Getting started

For the following, we assume Milvus is installed. We provide code examples in Python and Node. The code can be run by copy/pasting it. Getting some data.

Getting some data

To run insert and search in Milvus, we need two matrices:

xb for the database, that contains the vectors that must be inserted to Milvus collection, and that we are going to search in it. Its size is nb-by-d
xq for the query vectors, for which we need to find the nearest neighbors. Its size is nq-by-d. If we have a single query vector, nq=1. In the following examples we are going to work with vectors that are drawn form a uniform distribution in d=128 dimensions.

In Python

import numpy as np
d = 128                          # dimension
nb = 100000                      # database size
nq = 1000                        # nb of queries
np.random.seed(1234)             # make reproducible
xb = np.random.random((nb, d)).astype('float32').tolist()
xq = np.random.random((nq, d)).astype('float32').tolist()

In node

const d=128;
const nb=100000;
const nq=1000;
const entities = Array.from({ length: nb }, () => ({
  [FIELD_NAME]: Array.from({ length: nq }, () => Math.floor(Math.random() * nb)),
}));
const xq = Array.from({ length: d }, () => Math.floor(Math.random() * nq));

Connecting Milvus

To use Milvus, you need to connect Milvus server first.

In Python

from pymilvus import connections, FieldSchema, CollectionSchema, DataType, Collection
connections.connect(host='localhost', port='19530')

In node

import { MilvusClient } from "@zilliz/milvus2-sdk-node";
const milvusClient = new MilvusClient("localhost:19530");

Creating a collection

Before inserting data into Milvus, you need to create a collection in Milvus and know some Milvus glossary as follows:

collection: A collection in Milvus is equivalent to a table in a relational database management system (RDBMS). In Milvus, collections are used to store and manage entities.
entity: An entity consists of a group of fields that represent real world objects. Each entity in Milvus is represented by a unique row ID.

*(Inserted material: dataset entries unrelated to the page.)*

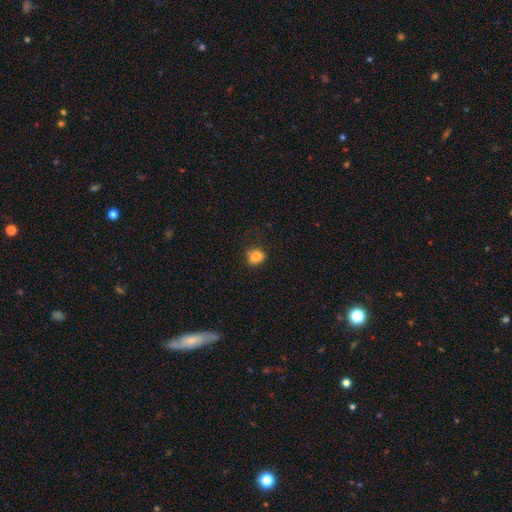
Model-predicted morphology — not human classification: Smooth or featured? smooth (82%)
How rounded? round (77%)
Merging? none (79%)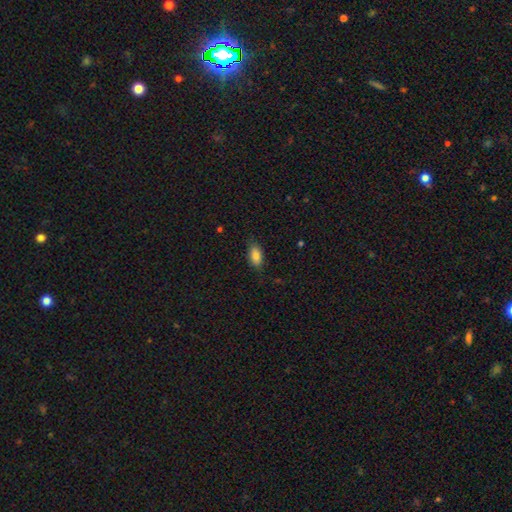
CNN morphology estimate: Smooth or featured? smooth (84%)
How rounded? in between (90%)
Merging? none (82%)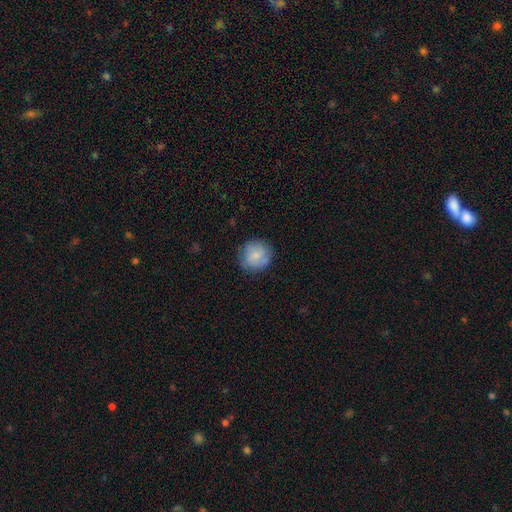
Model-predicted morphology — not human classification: Q: Smooth or featured?
A: smooth (75%); runner-up: featured or disk (18%)
Q: How rounded?
A: round (91%); runner-up: in between (8%)
Q: Merging?
A: none (80%); runner-up: minor disturbance (15%)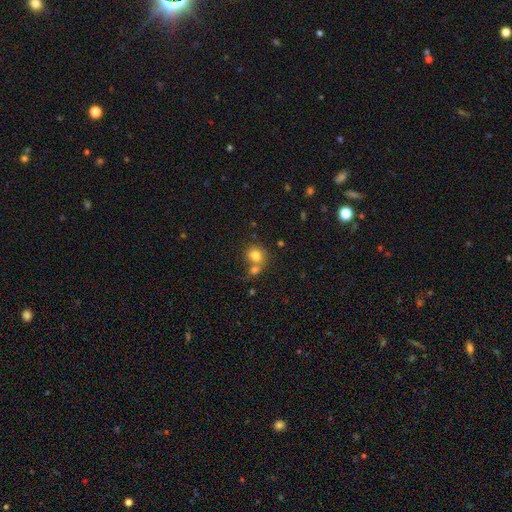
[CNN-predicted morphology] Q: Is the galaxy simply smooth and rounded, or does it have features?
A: smooth — 77%.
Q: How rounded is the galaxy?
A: round — 72%.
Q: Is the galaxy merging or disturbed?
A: merger — 44%.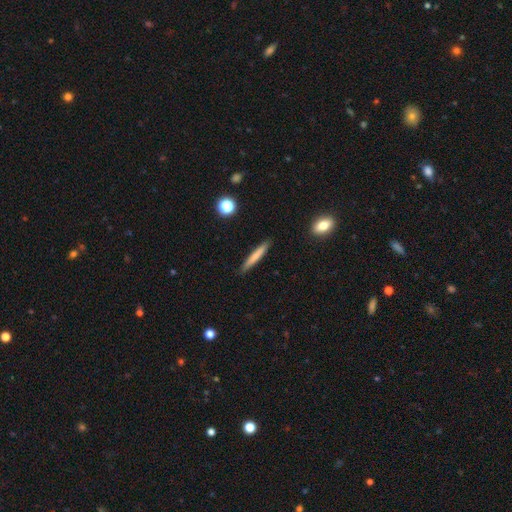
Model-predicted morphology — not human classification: smooth_or_featured: smooth (p=0.72) [alt: featured or disk p=0.21]
how_rounded: cigar-shaped (p=0.95) [alt: in between p=0.04]
merging: none (p=0.90) [alt: minor disturbance p=0.07]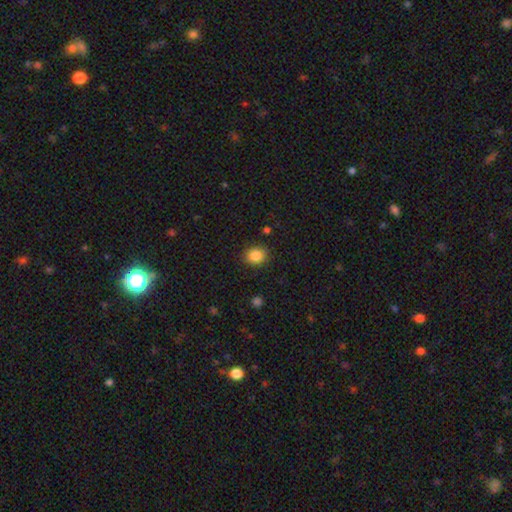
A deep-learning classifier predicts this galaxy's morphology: Overall: smooth (86%). How rounded: round (63%; in between 36%). Merging: none (87%).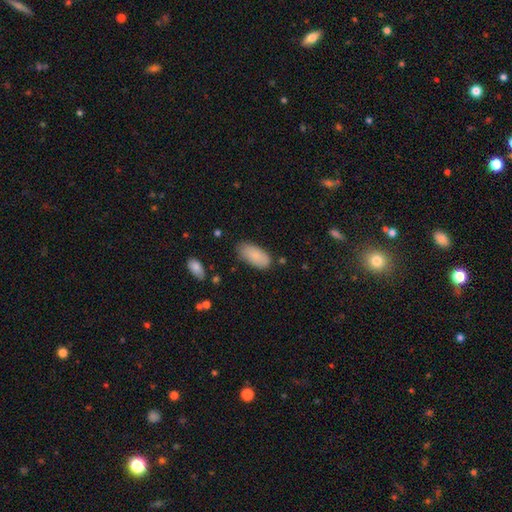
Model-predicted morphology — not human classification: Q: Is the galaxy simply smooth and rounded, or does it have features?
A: smooth — 83%.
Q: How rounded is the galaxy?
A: in between — 94%.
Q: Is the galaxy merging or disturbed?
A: none — 75%.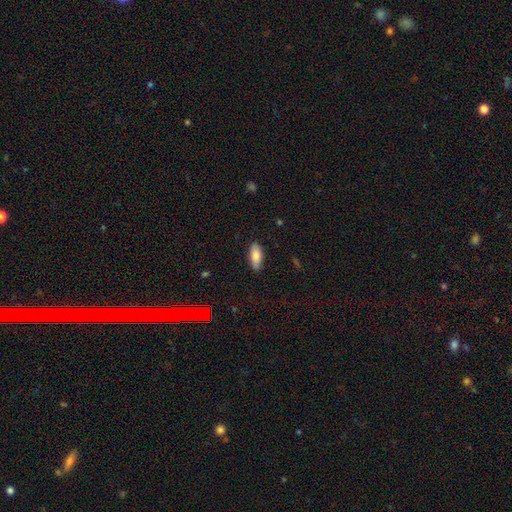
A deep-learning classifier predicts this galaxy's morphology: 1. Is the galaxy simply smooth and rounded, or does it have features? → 82% smooth, 12% featured or disk, 6% star or artifact.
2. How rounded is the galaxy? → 82% in between, 16% cigar-shaped, 2% round.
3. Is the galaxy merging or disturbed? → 87% none, 10% minor disturbance, 2% major disturbance, 1% merger.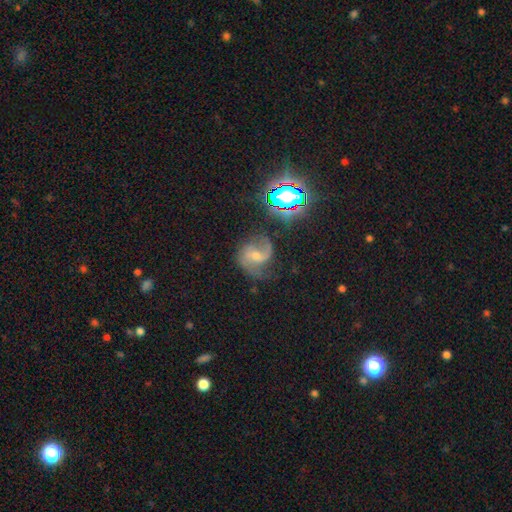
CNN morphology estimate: This is likely a featured or disk galaxy (77%). It is clearly not viewed edge-on (98%). Bar: possibly weak (46%). Spiral arm pattern: clearly yes (95%). Spiral arm count: clearly 2 (80%). Spiral winding: possibly medium (46%). Central bulge: possibly small (47%). Merging: possibly none (58%).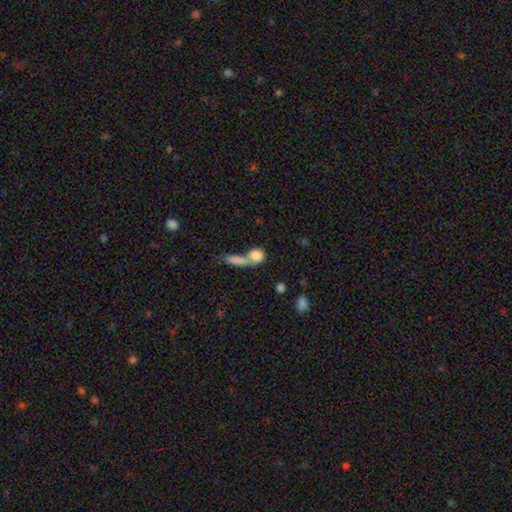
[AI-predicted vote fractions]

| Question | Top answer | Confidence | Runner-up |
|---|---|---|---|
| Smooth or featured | smooth | 81% | featured or disk (11%) |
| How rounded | round | 62% | in between (27%) |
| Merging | merger | 52% | none (34%) |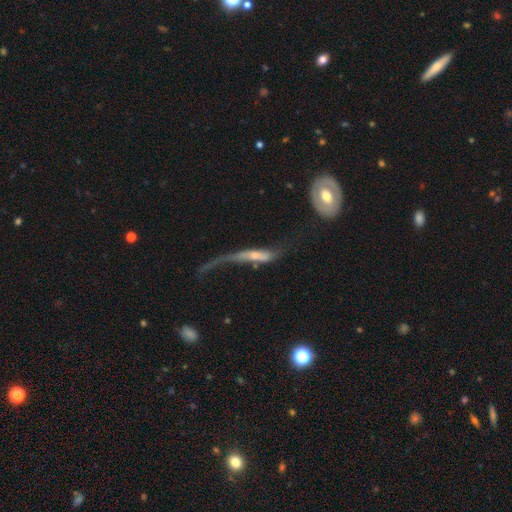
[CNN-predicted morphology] Q: Smooth or featured?
A: featured or disk (55%); runner-up: smooth (37%)
Q: Edge-on disk?
A: no (56%); runner-up: yes (44%)
Q: Merging?
A: major disturbance (50%); runner-up: merger (18%)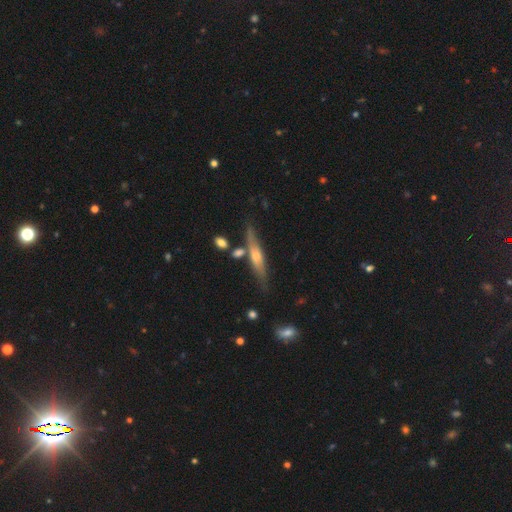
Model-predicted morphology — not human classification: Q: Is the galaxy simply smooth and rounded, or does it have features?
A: featured or disk — 54%.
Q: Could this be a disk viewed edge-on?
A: yes — 92%.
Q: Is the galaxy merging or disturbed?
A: none — 72%.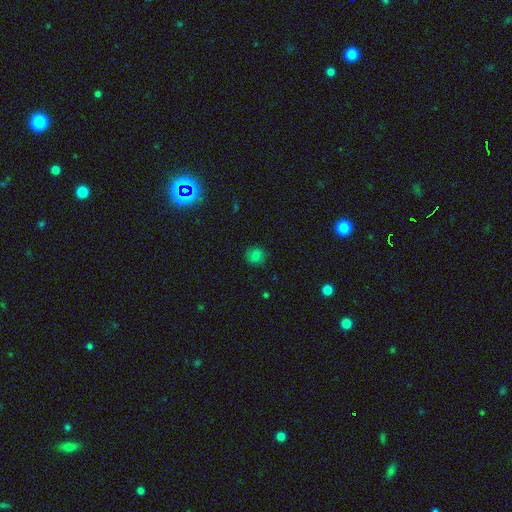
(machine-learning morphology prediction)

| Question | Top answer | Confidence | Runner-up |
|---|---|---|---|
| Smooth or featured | smooth | 79% | star or artifact (15%) |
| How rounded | round | 91% | in between (8%) |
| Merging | none | 88% | minor disturbance (9%) |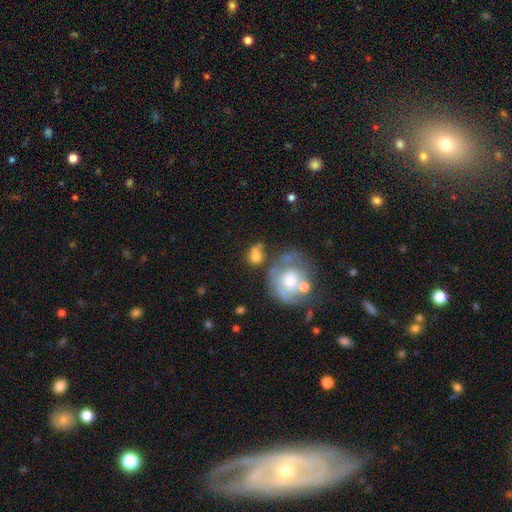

You can customize row IDs. If you do not configure manually, Milvus automatically assigns row IDs to entities. If you choose to configure your own customized row IDs, note that Milvus does not support row ID de-duplication for now. Therefore, there can be duplicate row IDs in the same collection.

filed: Fields are the units that make up entities. Fields can be structured data (e.g., numbers, strings) or vectors. In Python

collection_name = "hello_milvus"
default_fields = [
    FieldSchema(name="id", dtype=DataType.INT64, is_primary=True, auto_id=True),
    FieldSchema(name="vector", dtype=DataType.FLOAT_VECTOR, dim=d)
]
default_schema = CollectionSchema(fields=default_fields, description="test collection")
print(f"\nCreate collection...")
collection = Collection(name= collection_name, schema=default_schema)
print(f"\nInsert data")
mr = collection.insert([xb])
# flush data
pymilvus.utility.flush([collection_name])
# show the number of the entities that insert into Milvus
print(collection.num_entities)
# view the id that Milvus auto genarate
print(mr.primary_keys)

In node

const collection_name = "hello_milvus"
const params = {
  collection_name: collection_name,
  fields: [
    {
      name: "vector",
      description: "vector field",
      data_type: DataType.FloatVector,

      type_params: {
        dim: d,
      },
    },
    {
      name: "id",
      data_type: DataType.Int64,
      autoID: true,
      is_primary_key: true,
      description: "",
    },
  ],
};

await milvusClient.collectionManager.createCollection(params);

await milvusClient.dataManager.insert({{
  collection_name: collection_name,
  fields_data: entities,
});

await milvusClient.dataManager.flush({ collection_names: [collection_name] });